The dismissed Richards appointees were experienced environmental lawyers and regulators; under Bush, Trainwreck was composed of a former director of the Texas Farm Bureau (a lobby and insurance outfit that invests heavily in the chemical industry); a former Monsanto executive and chief lobbyist for the Texas Chemical Council; and a voluble, mustachioed evangelical attorney known among his former Texas Senate colleagues as "the skinny Hitler." The Bush-appointed Trainwreck team promptly set about dismantling the state's just-instituted "right to know" enforcement regime governing farm workers' exposure to hazardous pesticides.
It was a bit, well, like turning over administration of the state's welfare system to pork-starved defense contractors and instituting profit incentives to decrease enrollments -- another Bush gambit that the Clinton administration smote down in a rare display of backbone. But a far more gruesome Bush-sponsored welfare initiative speaks volumes about the sort of political imperatives that can pass unremarked under the broad ambit of "compassionate conservatism." In 1999, Bush moved to limit eligibility for state funding under the federal Children's Health Initiative Program. With 1.4 million uninsured kids, Texas is second only to California in this depressing social indicator; the standards Bush urged on the state would have denied coverage to 200,000 children.
Why? Because, as it turns out, the federal CHIP program funnels children from families who earn too little to qualify under its guidelines into the Medicaid program, where they get free health insurance. In other words, a broader CHIP program in Texas would have created "Medicaid spillover" -- a bureaucratic term of art that means (in the campaign patois that is Bush's native tongue): If too many poor kids get government health insurance in Texas, other contenders for the presidency will claim that the welfare rolls increased on your watch.
Fortunately, the Democratic-controlled state Legislature overrode Bush's plan -- another reason to be grateful for the feeble powers of the Texas governorship.
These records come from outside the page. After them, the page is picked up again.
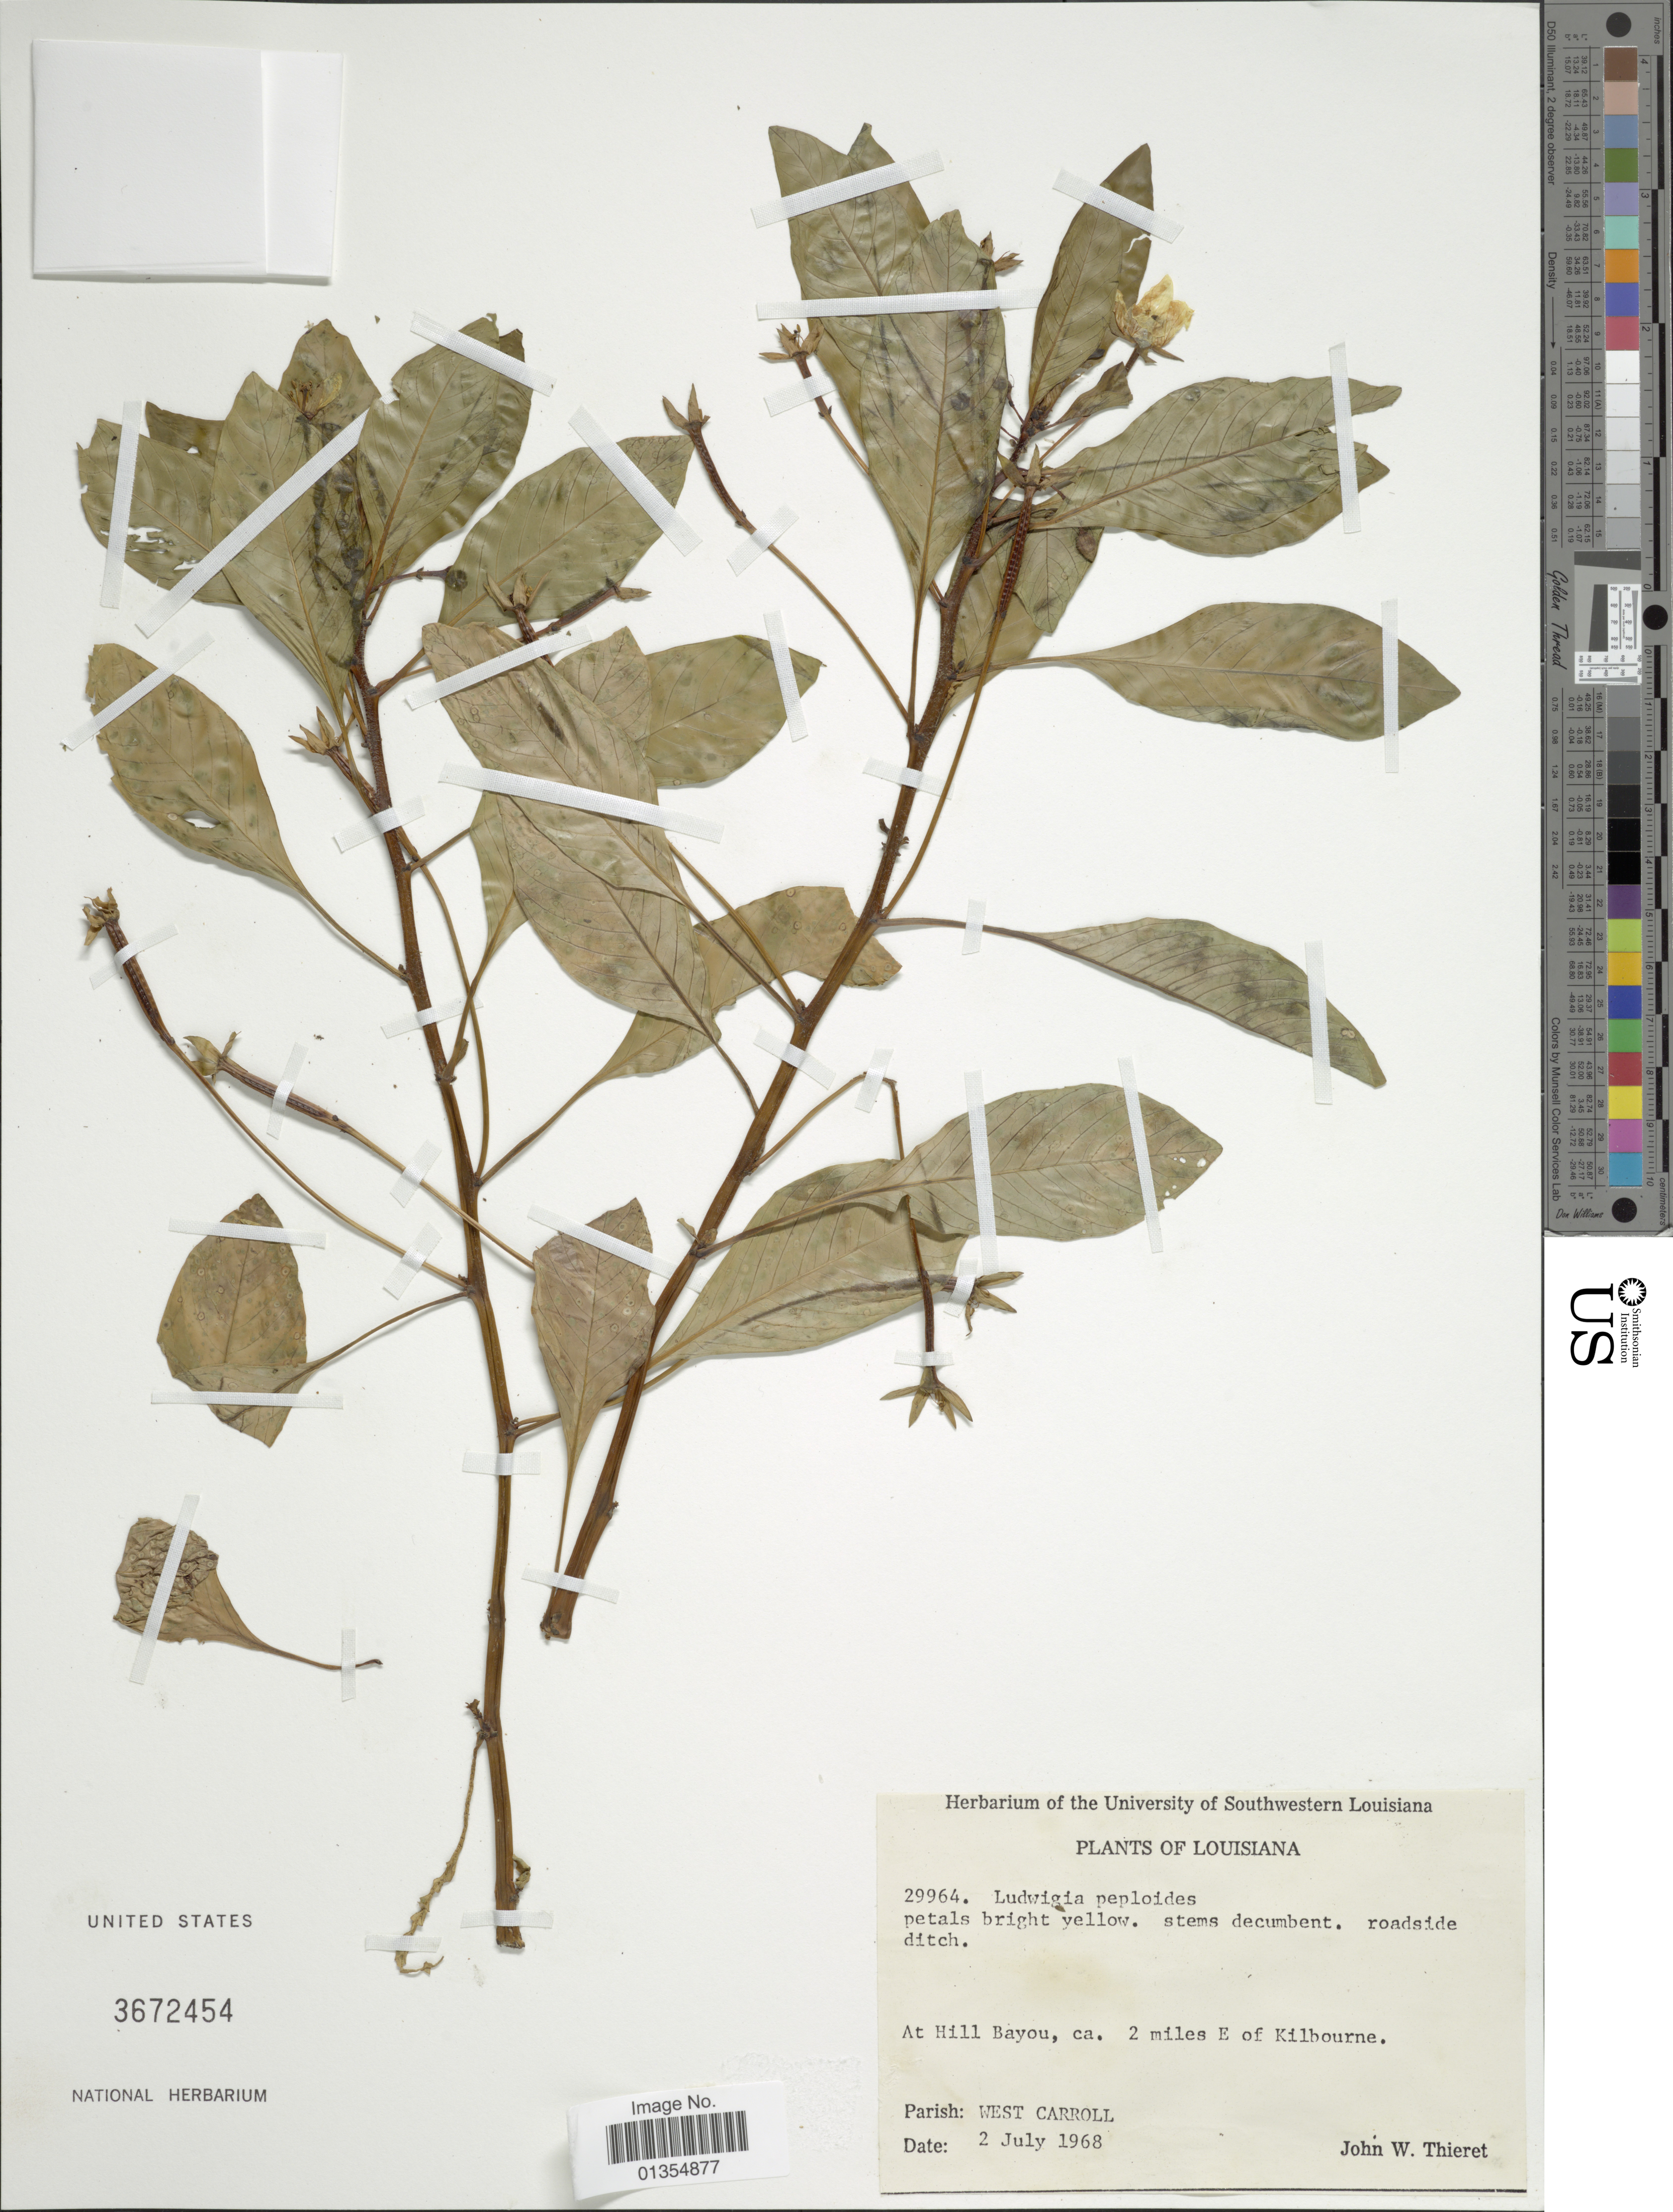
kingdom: Plantae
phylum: Tracheophyta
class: Magnoliopsida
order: Myrtales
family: Onagraceae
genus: Ludwigia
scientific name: Ludwigia peploides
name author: (Kunth) P.H. Raven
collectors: J. W. Thieret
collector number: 29964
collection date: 1968-07-02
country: United States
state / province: Louisiana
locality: At Hill Bayou, ca. 2 miles E of Kilbourne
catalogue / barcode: US 3672454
But such case studies should remind us, for all the chatter about "prosperity with a purpose" and the occasional dramatic pause to intone a talking point in Spanish, that W. was initiated into the national political campaign scene as an understudy of Lee Atwater, head of the 1988 presidential run of Bush the Elder, and the W.-ish Southern frat boy who introduced Willie Horton, "the L-word" and "card-carrying member of the ACLU" into the nation's sad political lexicon.
"Shrub" furnishes many other scarifying details from the little-consulted annals of Texas politics in the W. years, from the lurid (W.'s execution- and incarceration-happy approach to law enforcement) to the merely sad (his bulldog insistence on ever greater quantities of "tort reform" to appease ever larger campaign donors). True, it does overindulge Ivins' weakness for ostentatiously down-home prose (continually designating the most powerful force in Texas politics with the folksy term "bidness" and even appending an explanatory footnote on the locution; not to mention repeating at every opportunity the Southern bromide "you got to dance with them what brung you," which also happens to be the title of one of Ivins' books).
But such "Hee-Haw"-style asides don't seriously detract from the useful political education to be had in "Shrub." Of course, John McCain has given us surprising new grounds to hope that GOP voters could render the need for such self-instruction obsolete. Yet $70 million (and a dynastic name and a polished stump delivery and a patrician smirk) goes a long way. It's best in the meantime to urge "Shrub" on concerned citizens of any party affiliation, lest we find ourselves stuck at the dance with a singularly callous and store-bought golfing partner.